(Information supplied Opens)
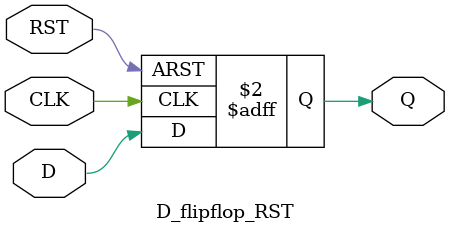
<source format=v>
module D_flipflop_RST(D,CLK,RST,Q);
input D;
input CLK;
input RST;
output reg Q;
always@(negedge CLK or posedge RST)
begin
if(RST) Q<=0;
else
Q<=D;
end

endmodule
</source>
(Information supplied Closes)
(Information supplied Opens)
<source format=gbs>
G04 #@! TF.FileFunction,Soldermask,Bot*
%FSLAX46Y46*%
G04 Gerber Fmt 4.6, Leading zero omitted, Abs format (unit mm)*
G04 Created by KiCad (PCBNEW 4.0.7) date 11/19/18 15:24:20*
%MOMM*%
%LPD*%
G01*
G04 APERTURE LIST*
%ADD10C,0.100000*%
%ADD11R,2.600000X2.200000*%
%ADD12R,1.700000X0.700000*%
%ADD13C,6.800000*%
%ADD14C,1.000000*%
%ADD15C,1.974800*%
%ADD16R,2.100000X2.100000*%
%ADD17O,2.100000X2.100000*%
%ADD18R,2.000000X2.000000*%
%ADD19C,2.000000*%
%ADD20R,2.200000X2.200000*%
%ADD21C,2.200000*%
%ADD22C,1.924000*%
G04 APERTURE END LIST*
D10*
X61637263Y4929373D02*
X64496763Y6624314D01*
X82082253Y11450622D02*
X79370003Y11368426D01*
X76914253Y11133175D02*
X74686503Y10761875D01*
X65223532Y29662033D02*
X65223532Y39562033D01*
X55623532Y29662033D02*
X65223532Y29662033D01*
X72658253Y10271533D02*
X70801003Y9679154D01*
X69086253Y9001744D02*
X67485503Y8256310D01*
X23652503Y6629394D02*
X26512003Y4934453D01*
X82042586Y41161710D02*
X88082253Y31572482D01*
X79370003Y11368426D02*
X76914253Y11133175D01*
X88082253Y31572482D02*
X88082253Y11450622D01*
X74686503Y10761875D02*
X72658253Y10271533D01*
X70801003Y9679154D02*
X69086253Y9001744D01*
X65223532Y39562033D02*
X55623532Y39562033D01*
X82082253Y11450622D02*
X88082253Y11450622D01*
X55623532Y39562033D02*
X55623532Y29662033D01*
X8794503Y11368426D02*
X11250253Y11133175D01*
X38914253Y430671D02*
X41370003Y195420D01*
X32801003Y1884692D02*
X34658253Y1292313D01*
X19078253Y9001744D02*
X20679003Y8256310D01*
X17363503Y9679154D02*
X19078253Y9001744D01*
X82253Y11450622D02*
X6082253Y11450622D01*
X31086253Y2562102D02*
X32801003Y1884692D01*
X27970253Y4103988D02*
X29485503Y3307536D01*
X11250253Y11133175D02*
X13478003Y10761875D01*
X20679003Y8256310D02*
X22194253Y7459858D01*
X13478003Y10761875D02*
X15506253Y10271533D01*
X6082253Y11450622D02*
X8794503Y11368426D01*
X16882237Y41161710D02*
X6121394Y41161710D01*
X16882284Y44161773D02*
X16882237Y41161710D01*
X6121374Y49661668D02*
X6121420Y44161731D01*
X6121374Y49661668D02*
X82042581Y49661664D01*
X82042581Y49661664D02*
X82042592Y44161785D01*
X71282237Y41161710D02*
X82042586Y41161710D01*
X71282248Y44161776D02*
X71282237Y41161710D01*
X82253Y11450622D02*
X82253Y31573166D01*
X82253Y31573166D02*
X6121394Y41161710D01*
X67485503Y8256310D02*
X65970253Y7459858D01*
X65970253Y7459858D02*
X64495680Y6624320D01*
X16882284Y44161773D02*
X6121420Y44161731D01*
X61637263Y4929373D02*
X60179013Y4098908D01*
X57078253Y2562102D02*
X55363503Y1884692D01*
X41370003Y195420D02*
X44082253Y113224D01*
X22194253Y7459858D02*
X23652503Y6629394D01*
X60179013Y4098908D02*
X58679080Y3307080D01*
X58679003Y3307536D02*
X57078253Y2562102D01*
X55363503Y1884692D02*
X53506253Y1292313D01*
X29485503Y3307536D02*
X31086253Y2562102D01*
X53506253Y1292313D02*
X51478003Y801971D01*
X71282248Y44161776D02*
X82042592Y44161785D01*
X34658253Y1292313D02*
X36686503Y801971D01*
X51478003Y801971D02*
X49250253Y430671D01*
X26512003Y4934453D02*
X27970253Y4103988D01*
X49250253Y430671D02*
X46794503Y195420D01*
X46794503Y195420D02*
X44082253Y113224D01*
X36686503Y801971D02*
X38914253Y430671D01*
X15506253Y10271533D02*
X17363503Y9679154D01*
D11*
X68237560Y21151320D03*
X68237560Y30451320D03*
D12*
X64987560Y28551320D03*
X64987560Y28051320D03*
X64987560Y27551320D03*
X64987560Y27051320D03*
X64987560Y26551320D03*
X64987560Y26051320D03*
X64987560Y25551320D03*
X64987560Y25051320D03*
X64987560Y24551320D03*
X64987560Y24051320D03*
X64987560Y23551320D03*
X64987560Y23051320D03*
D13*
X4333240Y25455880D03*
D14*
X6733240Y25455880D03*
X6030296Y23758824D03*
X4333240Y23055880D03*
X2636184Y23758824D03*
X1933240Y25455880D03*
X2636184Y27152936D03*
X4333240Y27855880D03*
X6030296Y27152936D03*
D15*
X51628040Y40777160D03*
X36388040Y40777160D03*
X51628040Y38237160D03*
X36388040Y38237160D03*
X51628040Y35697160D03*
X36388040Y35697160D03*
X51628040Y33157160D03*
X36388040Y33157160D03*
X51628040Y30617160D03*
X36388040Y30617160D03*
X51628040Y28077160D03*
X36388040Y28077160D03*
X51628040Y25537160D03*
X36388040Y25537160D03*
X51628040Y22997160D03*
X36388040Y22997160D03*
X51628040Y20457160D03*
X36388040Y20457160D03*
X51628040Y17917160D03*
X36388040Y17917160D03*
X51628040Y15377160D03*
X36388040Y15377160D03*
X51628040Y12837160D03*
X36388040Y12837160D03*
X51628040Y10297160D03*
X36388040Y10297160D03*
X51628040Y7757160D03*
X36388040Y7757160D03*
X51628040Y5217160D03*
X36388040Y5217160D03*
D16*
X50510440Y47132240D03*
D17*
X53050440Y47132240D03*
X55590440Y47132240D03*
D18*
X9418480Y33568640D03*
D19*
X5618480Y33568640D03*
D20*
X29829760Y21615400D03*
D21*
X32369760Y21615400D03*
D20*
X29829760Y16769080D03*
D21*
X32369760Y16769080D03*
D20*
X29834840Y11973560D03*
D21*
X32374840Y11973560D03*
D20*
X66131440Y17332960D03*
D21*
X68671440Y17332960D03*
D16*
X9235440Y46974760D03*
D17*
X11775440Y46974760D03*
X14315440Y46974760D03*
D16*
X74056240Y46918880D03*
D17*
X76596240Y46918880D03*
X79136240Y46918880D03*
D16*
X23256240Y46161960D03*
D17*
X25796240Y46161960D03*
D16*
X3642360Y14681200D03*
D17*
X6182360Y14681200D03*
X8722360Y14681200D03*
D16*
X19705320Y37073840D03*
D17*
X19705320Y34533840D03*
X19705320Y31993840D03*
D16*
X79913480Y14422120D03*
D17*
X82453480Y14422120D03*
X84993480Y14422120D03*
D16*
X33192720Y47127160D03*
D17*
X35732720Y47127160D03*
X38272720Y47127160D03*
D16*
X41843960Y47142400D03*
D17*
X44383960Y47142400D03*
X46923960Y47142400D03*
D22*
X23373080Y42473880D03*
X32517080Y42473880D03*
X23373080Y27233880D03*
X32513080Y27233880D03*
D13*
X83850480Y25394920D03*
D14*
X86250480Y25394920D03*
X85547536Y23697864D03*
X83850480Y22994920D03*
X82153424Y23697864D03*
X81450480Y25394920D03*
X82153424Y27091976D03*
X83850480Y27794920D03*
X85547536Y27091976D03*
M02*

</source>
(Information supplied Closes)
» Instructions to follow: Every line above from the line with "X1933240Y25455880D03*" to the line with "X36388040Y33157160D03*", both included, must be reproduced exactly, and no other line may appear.

» Response:
X1933240Y25455880D03*
X2636184Y27152936D03*
X4333240Y27855880D03*
X6030296Y27152936D03*
D15*
X51628040Y40777160D03*
X36388040Y40777160D03*
X51628040Y38237160D03*
X36388040Y38237160D03*
X51628040Y35697160D03*
X36388040Y35697160D03*
X51628040Y33157160D03*
X36388040Y33157160D03*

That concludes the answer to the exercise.